Shutdown Spurs Record-Breaking Fundraising Haul For DCCC

The Democratic Congressional Campaign Committee raised a startling $8.4 million in September, further demonstrating the seismic political impact of the government shutdown.

The $8.4 million haul is DCCC’s best September ever in a year before an election, and dwarfs the committee’s $4.8 million total from August. DCCC now has $21.6 million in cash on hand, which The Hill reports is more than double what it had in the bank at this point in the 2012 campaign cycle.

The Hill also notes that the impending shutdown, which began on October 1 but dominated the headlines in the preceding weeks, had a clear impact on fundraising:

According to a DCCC aide, more than $2 million of the sum was raised by contributions from 99,000 donors in the six days following Sen. Ted Cruz’s (R-TX) 21-hour speech protesting Obamacare.

That contributed to a record-breaking $3 million raised online from more than 160,000 donors, the best off-year online month ever for a party campaign.

The numbers for October figure to be even stronger for DCCC, which should be feeling increasingly optimistic about its chances in the 2014 midterms. In addition to outstanding fundraising, DCCC chairman Steve Israel says that the shutdown is helping him lure top recruits into races against suddenly vulnerable Republican incumbents.

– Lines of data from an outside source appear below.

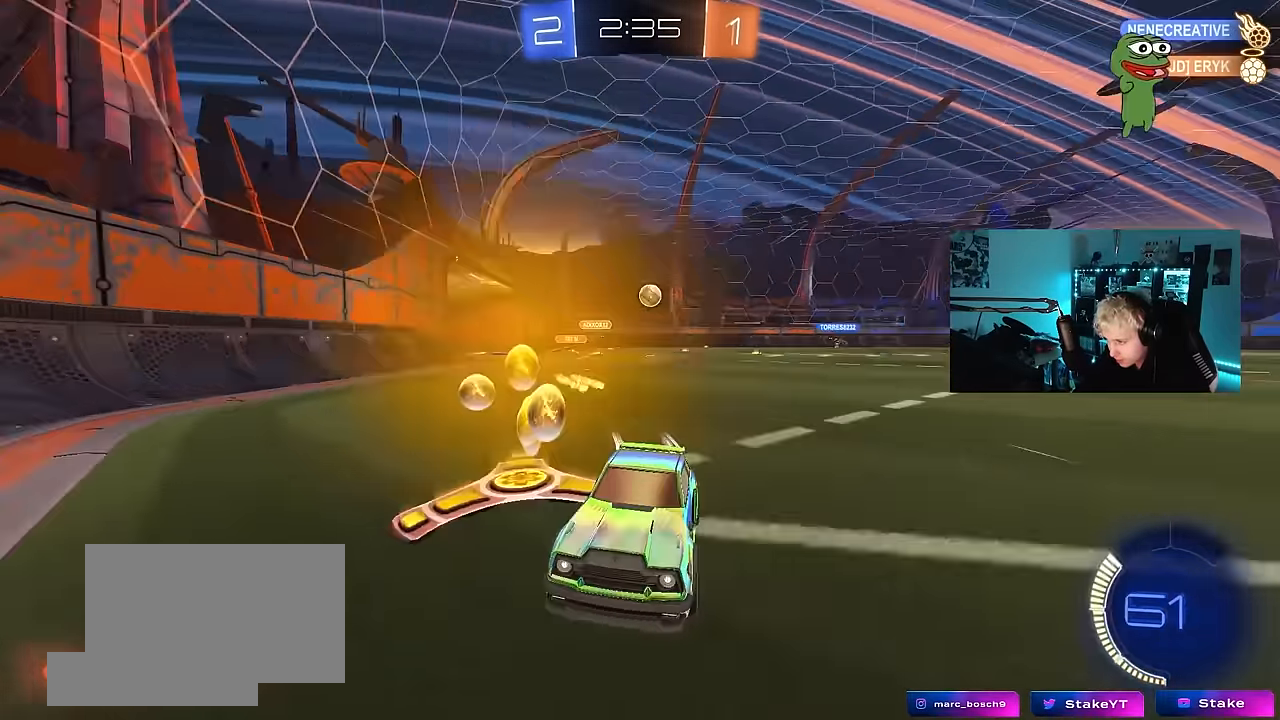
{"keys": ["a", "w"], "mouse": ["left"], "events": [[317, "mouse_left", "down"]]}
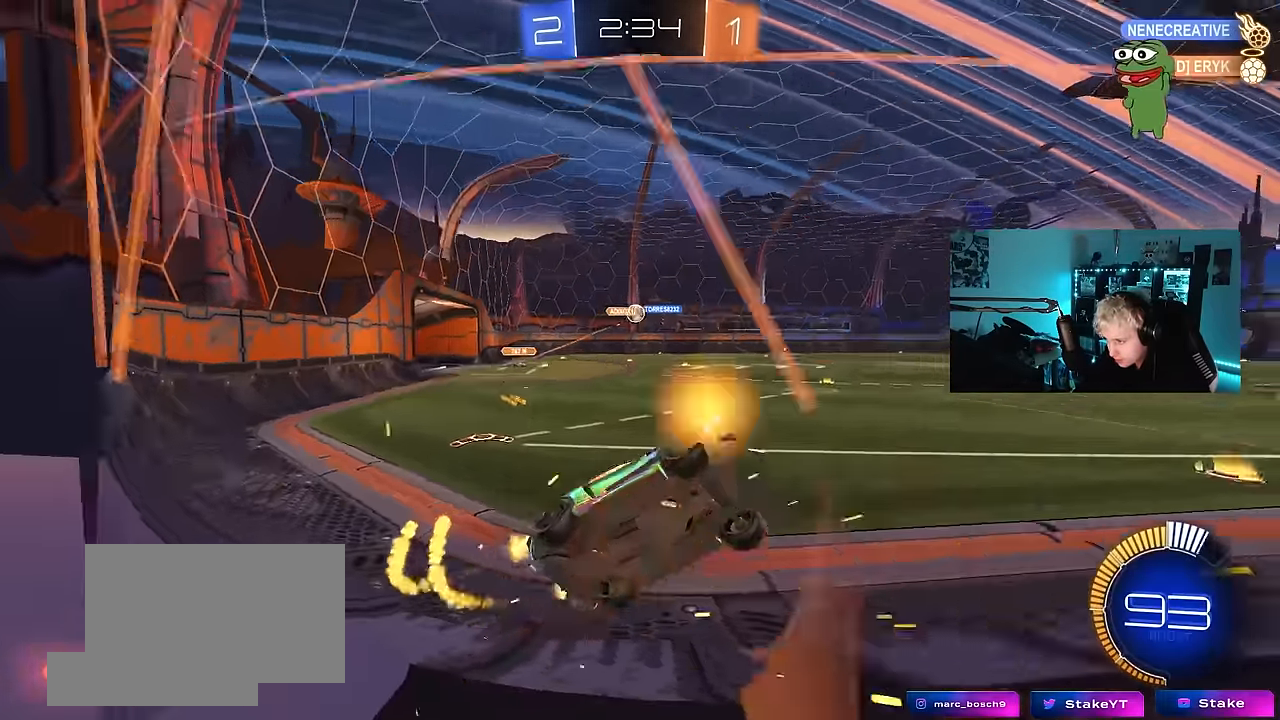
{"keys": ["a", "w"], "mouse": [], "events": [[133, "mouse_left", "up"], [133, "shift", "down"], [233, "shift", "up"], [417, "shift", "down"], [467, "shift", "up"]]}
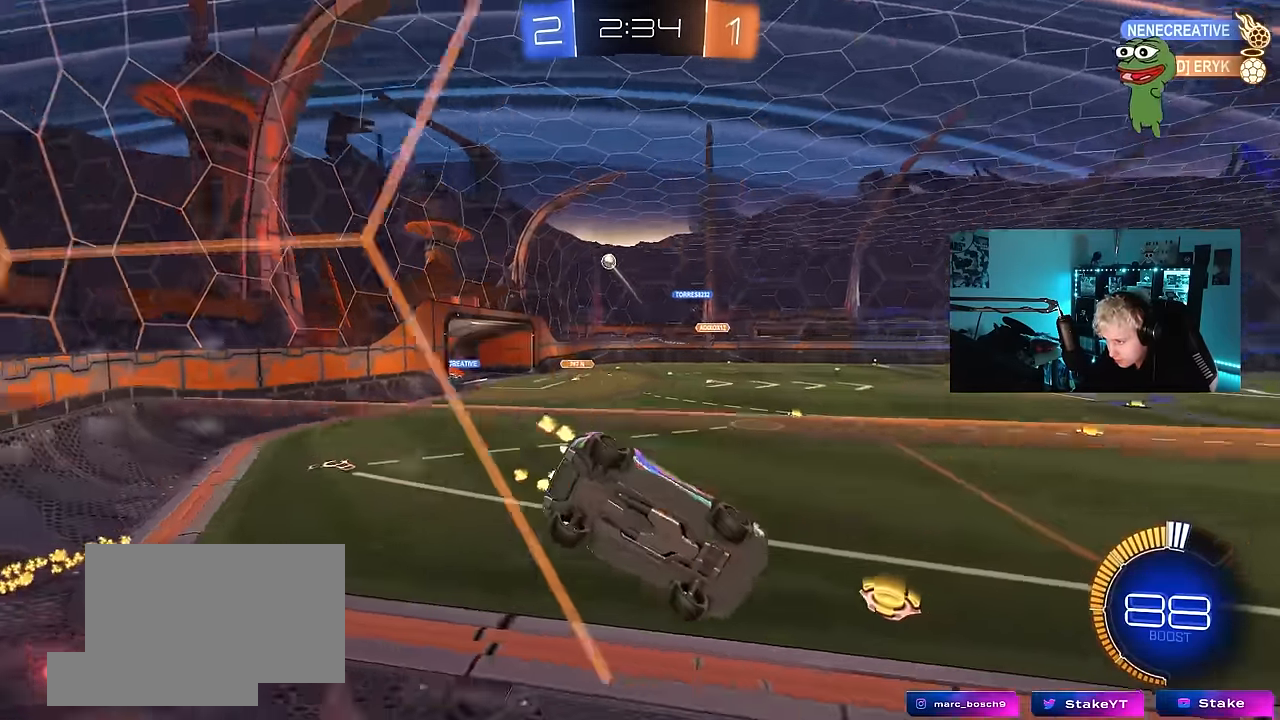
{"keys": ["d", "w"], "mouse": ["left", "right"], "events": [[50, "a", "up"], [200, "a", "down"], [383, "a", "up"], [383, "mouse_left", "down"], [483, "d", "down"], [483, "mouse_right", "down"]]}
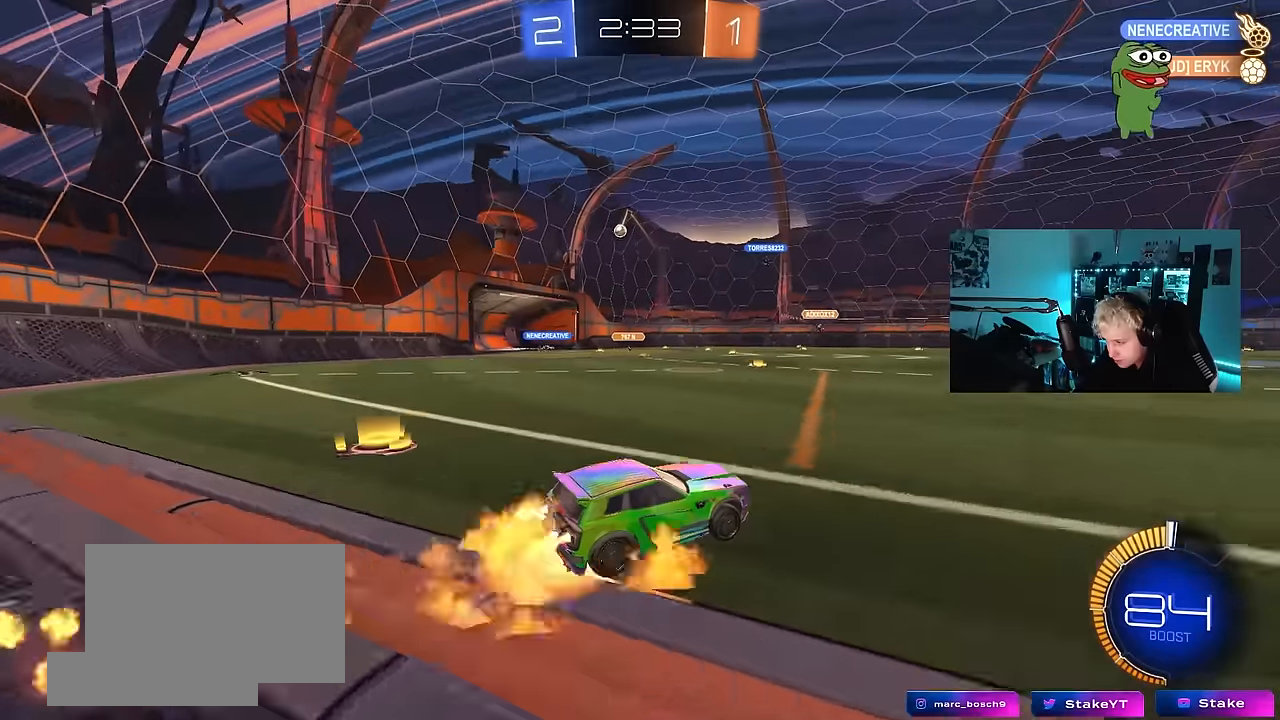
{"keys": ["a", "s", "shift"], "mouse": ["left"], "events": [[67, "a", "down"], [67, "d", "up"], [67, "mouse_right", "up"], [67, "shift", "down"], [117, "mouse_right", "down"], [167, "s", "down"], [167, "w", "up"], [267, "mouse_left", "up"], [267, "space", "down"], [300, "mouse_right", "up"], [450, "space", "up"], [500, "mouse_left", "down"]]}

“I think we’ll get it into the range of 40 [top recruits],” Israel told The Washington Post’s Greg Sargent on Wednesday. “I don’t accept that we’re at 20-25 top recruits. I would put it right now in the mid-30s.”

“Whenever Republicans bring us to a cliff, whenever we have an opportunity to contrast our priorities versus their priorities, we win the debate,” he added.

Indeed, several polls have found that the Republican Party’s popularity has collapsed since the government shutdown began — opening the door for a serious challenge to their majority, which seemed unbreakable just weeks ago.